C’est un constat acide et bien dommage car on reste persuadé qu’avec plus de retenue, de pertinence artistique (en se penchant sur Hokusai pour une ambiance feutrée, propice aux manigances par exemple) : le film aurait dévoilé un tout autre visage. Mais rien à faire, l’inspiration n’y est pas. Les tenues de l’impératrice sont honteusement pompées sur Padmé Amidala, certains dangers volants sur les marionnettistes tentaculaires de Naruto et la meilleure scène du film sur un personnage iconique de Dragon Ball Super. Etc etc etc. Bien entendu, les précités sont eux-mêmes issus du folklore historique (Le Roi Singe notamment) mais malgré sa caution « mythologique », le film ne pioche que trop peu dans sa pourtant si riche histoire artistique et géopolitique. Pourrait-on alors oser aller jusqu’à la fainéantise ? Même Kenji Kawai, surdoué compositeur derrière Ghost in the shell, Ring ou son chef d’œuvre absolu Avalon, ne dépasse jamais ici l’esquisse d’un frisson. C’est trop peu pour une telle équipe de rêve.
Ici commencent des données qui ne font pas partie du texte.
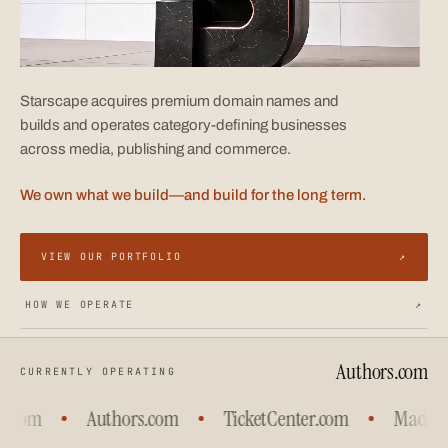
Starscape acquires premium domain names and
builds and operates category-defining businesses
across media, publishing and commerce.
We own what we build—and build for the long term.
VIEW OUR PORTFOLIO
↗
HOW WE OPERATE
↗
Authors.com
CURRENTLY OPERATING
.com
Authors.com
TicketCenter.com
Machine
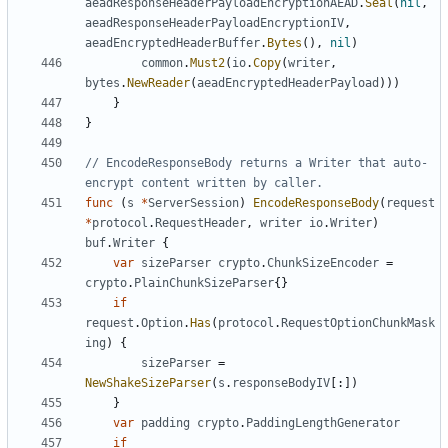
aeadResponseHeaderPayloadEncryptionAEAD
.
Seal
(
nil
,
aeadResponseHeaderPayloadEncryptionIV
,
aeadEncryptedHeaderBuffer
.
Bytes
(),
nil
)
common
.
Must2
(
io
.
Copy
(
writer
,
bytes
.
NewReader
(
aeadEncryptedHeaderPayload
)))
}
}
// EncodeResponseBody returns a Writer that auto-
encrypt content written by caller.
func
(
s
*
ServerSession
)
EncodeResponseBody
(
request
*
protocol
.
RequestHeader
,
writer
io
.
Writer
)
buf
.
Writer
{
var
sizeParser
crypto
.
ChunkSizeEncoder
=
crypto
.
PlainChunkSizeParser
{}
if
request
.
Option
.
Has
(
protocol
.
RequestOptionChunkMask
ing
)
{
sizeParser
=
NewShakeSizeParser
(
s
.
responseBodyIV
[:])
}
var
padding
crypto
.
PaddingLengthGenerator
if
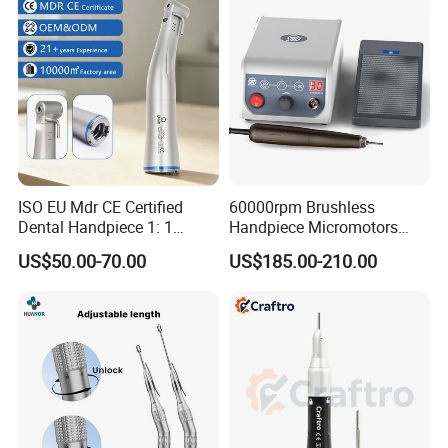
ISO EU Mdr CE Certified
60000rpm Brushless
Dental Handpiece 1: 1
Handpiece Micromotors
Internal Water Contra Angle
Dental Lab Grinding
US$50.00-70.00
US$185.00-210.00
with Ecternal Water Tube
Polishing Micro Motors
Dental Low Speed Air
Turbine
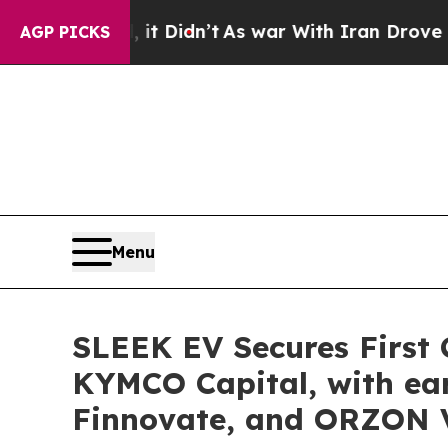
n’t
As war With Iran Drove oil Prices Higher, Tr
AGP PICKS
Menu
SLEEK EV Secures First C
KYMCO Capital, with ear
Finnovate, and ORZON 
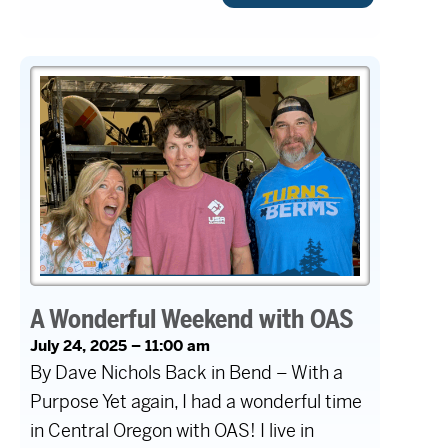
A Wonderful Weekend with OAS
July 24, 2025 – 11:00 am
By Dave Nichols Back in Bend – With a
Purpose Yet again, I had a wonderful time
in Central Oregon with OAS! I live in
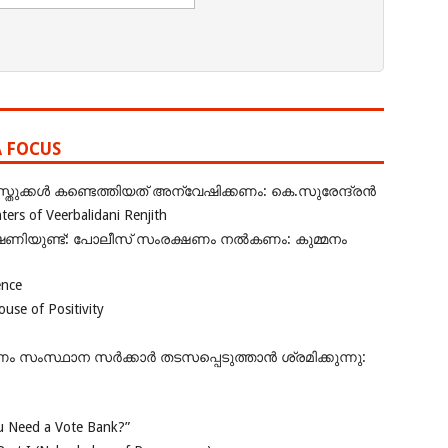
A FOCUS
ുക്കൾ കണ്ടെത്തിയത് അന്വേഷിക്കണം: കെ.സുരേന്ദ്രൻ
rs of Veerbalidani Renjith
ഭീഷണിയുണ്ട്: പോലീസ് സംരക്ഷണം നൽകണം: കുമ്മനം
ence
se of Positivity
ംസ്ഥാന സർക്കാർ തടസപ്പെടുത്താൻ ശ്രമിക്കുന്നു:
 Need a Vote Bank?”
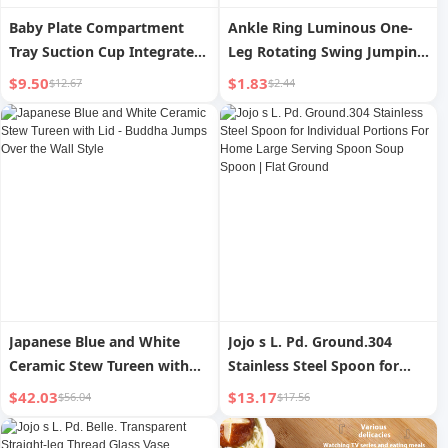
Baby Plate Compartment
Ankle Ring Luminous One-
Tray Suction Cup Integrated
Leg Rotating Swing Jumping
Baby Food Supplement
Ball for Adults
$9.50
$1.83
$12.67
$2.44
Learn to Eat Training Spoon
Silicone Bowl Children s
Tableware Set
Japanese Blue and White
Jojo s L. Pd. Ground.304
Ceramic Stew Tureen with
Stainless Steel Spoon for
Lid - Buddha Jumps Over the
Individual Portions For
$42.03
$13.17
$56.04
$17.56
Wall Style
Home Large Serving Spoon
Soup Spoon | Flat Ground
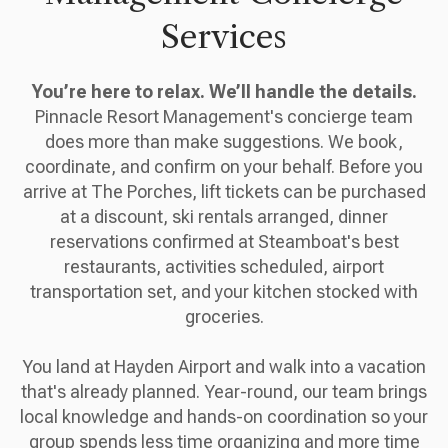
Services
You’re here to relax. We’ll handle the details.
Pinnacle Resort Management's concierge team
does more than make suggestions. We book,
coordinate, and confirm on your behalf. Before you
arrive at The Porches, lift tickets can be purchased
at a discount, ski rentals arranged, dinner
reservations confirmed at Steamboat's best
restaurants, activities scheduled, airport
transportation set, and your kitchen stocked with
groceries.
You land at Hayden Airport and walk into a vacation
that's already planned. Year-round, our team brings
local knowledge and hands-on coordination so your
group spends less time organizing and more time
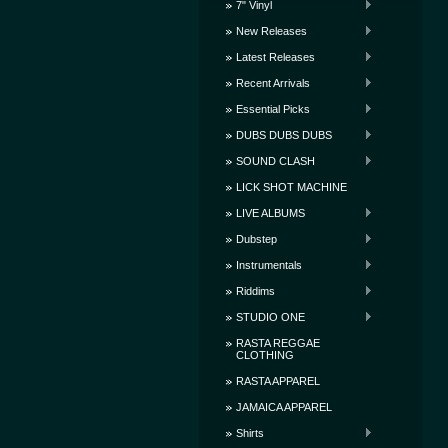
7" Vinyl
New Releases
Latest Releases
Recent Arrivals
Essential Picks
DUBS DUBS DUBS
SOUND CLASH
LICK SHOT MACHINE
LIVE ALBUMS
Dubstep
Instrumentals
Riddims
STUDIO ONE
RASTA REGGAE
CLOTHING
RASTA APPAREL
JAMAICA APPAREL
Shirts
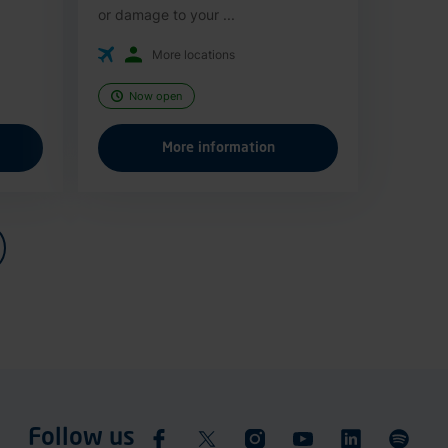
or damage to your ...
More locations
Now open
More information
Follow us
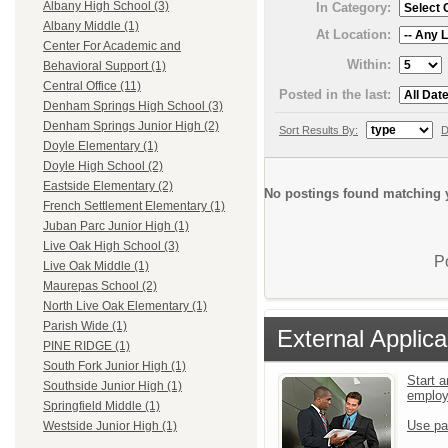
Albany High School (3)
In Category:
Albany Middle (1)
At Location:
Center For Academic and
Within:
Behavioral Support (1)
Central Office (11)
Posted in the last:
Denham Springs High School (3)
Denham Springs Junior High (2)
Sort Results By:
D
Doyle Elementary (1)
Doyle High School (2)
Eastside Elementary (2)
No postings found matching y
French Settlement Elementary (1)
Juban Parc Junior High (1)
Live Oak High School (3)
P
Live Oak Middle (1)
Maurepas School (2)
North Live Oak Elementary (1)
Parish Wide (1)
External Applica
PINE RIDGE (1)
South Fork Junior High (1)
Start a
Southside Junior High (1)
emplo
Springfield Middle (1)
Use pa
Westside Junior High (1)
Difficile de constater que cette fois, le résultat est raté tant la bienveillance, le travail et la générosité transpirent à l’écran… Mais cette accumulation de bonnes volontés ne suffit pas à faire oublier un script indigent, une esthétique indigeste et des inspirations paresseuses. C’est dommage car l’hexagone est cruellement en manque de pellicules de ce genre.

Malgré un détective sous-exposé, on se doute que Tsui Hark, malicieux comme un singe, utilise son film pour détourner la censure chinoise en évoquant l’opium du peuple et les cadavres dans le placard. En attendant donc son prochain bijou (car nous en sommes sûrs, il arrive) et dans un tout autre registre, on se penchera avec beaucoup d’attention sur Une pluie sans fin de Dong Yue. Il semble bien parti lui, pour devenir l’un des films asiatique de l’année.